Over the past few decades, the rates of obesity have risen markedly.1 Overweight and obesity have been identified as risk factors for several diseases, including cardiovascular disease, diabetes and cancer. Survey data from large, nationally representative samples of US individuals can provide insight into trends that have potentially contributed to this increase in obesity. Data from the National Health and Nutrition Examination Surveys (NHANES) have shown that although there have been no substantial changes in eating frequency, snacking behaviors or overall energy intake among US adults, there have been significant changes in macronutrient distribution and beverage consumption, suggesting that specific dietary patterns, such as increased intake of carbohydrates and sugar-sweetened beverages, may influence weight status.2, 3, 4

Flavonoid consumption has been linked to a decrease in risk for: stroke;5 cardiovascular disease;6, 7 asthma;8 and some cancers.9, 10, 11, 12, 13, 14 The majority of studies on the relationship between flavonoid intake and obesity have focused on intake of specific flavonoids subtypes and body mass index or weight gain15, 16 or lipid metabolism;17 with very few assessing the relationship between overall flavonoid intake and obesity. The objective of this study was to determine the relationship between flavonoid consumption and obesity in a representative sample of 9551 US adults. Using NHANES data, the association of flavonoid consumption and multiple markers for obesity including: body mass index (BMI), waist circumference and C-reactive protein were explored.

Materials and methods

Data source

NHANES is a large, cross-sectional survey conducted by National Center for Health Statistics. NHANES is designed to monitor the health and nutritional status of non-institutionalized civilians in the US; nationally representative survey and physical data are collected on a continual basis and released in two-year increments. Complete details regarding the NHANES sampling methodology, data collection, and interview process are available on the NHANES website (http://www.cdc.gov/nchs/nhanes.htm). Written consent is obtained from all NHANES participants. Data from the 2005–2008 survey cycles were combined for this study. The present study was approved by the Institutional Review Board at the Pennsylvania State University.

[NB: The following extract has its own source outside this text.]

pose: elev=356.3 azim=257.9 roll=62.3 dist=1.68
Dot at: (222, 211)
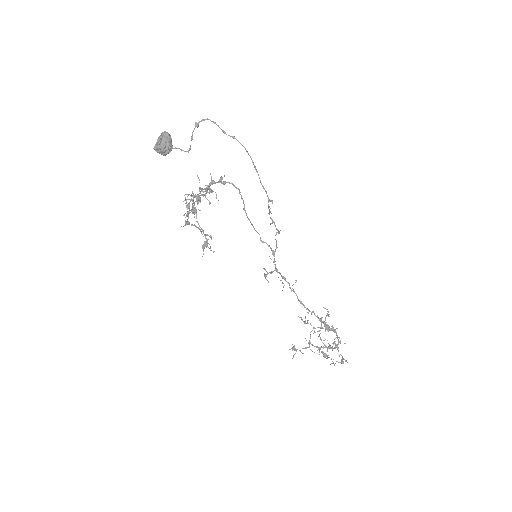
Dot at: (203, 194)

Anthropometric and biomarker data

In both cycles of NHANES, height and weight were measured by trained examiners using standardized protocols and calibrated equipment during the physical examination component of the study. Adults were classified as lean (BMI 24.9 kg m−2), overweight (BMI of 25.0–29.9) or obese (BMI 30) using CDC cut points (https://www.cdc.gov/obesity/adult/defining.html). For this analysis, underweight (BMI <18.5) participants were included in the lean category. Blood samples were collected on a smaller subset of the population. Non-fasting samples were obtained for C-reactive protein (CRP), a marker for inflammation.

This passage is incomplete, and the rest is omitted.